▶ **Prompt**: The records below must be transcribed exactly.

▶ **Given entries**:
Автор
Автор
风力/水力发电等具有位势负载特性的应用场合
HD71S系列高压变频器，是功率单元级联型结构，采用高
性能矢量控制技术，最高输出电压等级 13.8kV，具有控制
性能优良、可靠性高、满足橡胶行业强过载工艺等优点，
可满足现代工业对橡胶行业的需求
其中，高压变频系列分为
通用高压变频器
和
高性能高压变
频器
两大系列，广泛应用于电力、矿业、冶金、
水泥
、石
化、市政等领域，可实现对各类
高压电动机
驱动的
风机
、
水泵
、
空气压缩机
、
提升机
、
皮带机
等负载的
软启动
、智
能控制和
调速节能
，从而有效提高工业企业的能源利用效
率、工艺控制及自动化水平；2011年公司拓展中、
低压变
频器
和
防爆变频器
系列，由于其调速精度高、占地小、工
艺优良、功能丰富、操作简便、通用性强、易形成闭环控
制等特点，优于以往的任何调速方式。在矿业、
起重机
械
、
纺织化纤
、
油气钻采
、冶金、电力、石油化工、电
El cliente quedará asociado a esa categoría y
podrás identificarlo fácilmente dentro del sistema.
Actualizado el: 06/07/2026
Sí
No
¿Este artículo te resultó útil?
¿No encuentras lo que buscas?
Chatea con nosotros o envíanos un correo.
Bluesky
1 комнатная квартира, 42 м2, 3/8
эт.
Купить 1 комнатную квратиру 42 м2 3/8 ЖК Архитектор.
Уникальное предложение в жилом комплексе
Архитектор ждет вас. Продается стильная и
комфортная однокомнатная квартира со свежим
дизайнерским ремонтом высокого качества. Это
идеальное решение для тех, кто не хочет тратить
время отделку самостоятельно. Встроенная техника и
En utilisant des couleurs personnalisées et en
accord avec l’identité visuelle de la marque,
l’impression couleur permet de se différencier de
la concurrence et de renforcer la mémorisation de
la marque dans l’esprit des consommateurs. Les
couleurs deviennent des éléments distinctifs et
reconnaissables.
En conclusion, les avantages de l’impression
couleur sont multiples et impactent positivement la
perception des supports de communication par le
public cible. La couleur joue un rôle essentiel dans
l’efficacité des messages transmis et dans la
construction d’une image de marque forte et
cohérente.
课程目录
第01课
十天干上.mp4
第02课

▶ **Task output**:
Автор
Автор
风力/水力发电等具有位势负载特性的应用场合
HD71S系列高压变频器，是功率单元级联型结构，采用高
性能矢量控制技术，最高输出电压等级 13.8kV，具有控制
性能优良、可靠性高、满足橡胶行业强过载工艺等优点，
可满足现代工业对橡胶行业的需求
其中，高压变频系列分为
通用高压变频器
和
高性能高压变
频器
两大系列，广泛应用于电力、矿业、冶金、
水泥
、石
化、市政等领域，可实现对各类
高压电动机
驱动的
风机
、
水泵
、
空气压缩机
、
提升机
、
皮带机
等负载的
软启动
、智
能控制和
调速节能
，从而有效提高工业企业的能源利用效
率、工艺控制及自动化水平；2011年公司拓展中、
低压变
频器
和
防爆变频器
系列，由于其调速精度高、占地小、工
艺优良、功能丰富、操作简便、通用性强、易形成闭环控
制等特点，优于以往的任何调速方式。在矿业、
起重机
械
、
纺织化纤
、
油气钻采
、冶金、电力、石油化工、电
El cliente quedará asociado a esa categoría y
podrás identificarlo fácilmente dentro del sistema.
Actualizado el: 06/07/2026
Sí
No
¿Este artículo te resultó útil?
¿No encuentras lo que buscas?
Chatea con nosotros o envíanos un correo.
Bluesky
1 комнатная квартира, 42 м2, 3/8
эт.
Купить 1 комнатную квратиру 42 м2 3/8 ЖК Архитектор.
Уникальное предложение в жилом комплексе
Архитектор ждет вас. Продается стильная и
комфортная однокомнатная квартира со свежим
дизайнерским ремонтом высокого качества. Это
идеальное решение для тех, кто не хочет тратить
время отделку самостоятельно. Встроенная техника и
En utilisant des couleurs personnalisées et en
accord avec l’identité visuelle de la marque,
l’impression couleur permet de se différencier de
la concurrence et de renforcer la mémorisation de
la marque dans l’esprit des consommateurs. Les
couleurs deviennent des éléments distinctifs et
reconnaissables.
En conclusion, les avantages de l’impression
couleur sont multiples et impactent positivement la
perception des supports de communication par le
public cible. La couleur joue un rôle essentiel dans
l’efficacité des messages transmis et dans la
construction d’une image de marque forte et
cohérente.
课程目录
第01课
十天干上.mp4
第02课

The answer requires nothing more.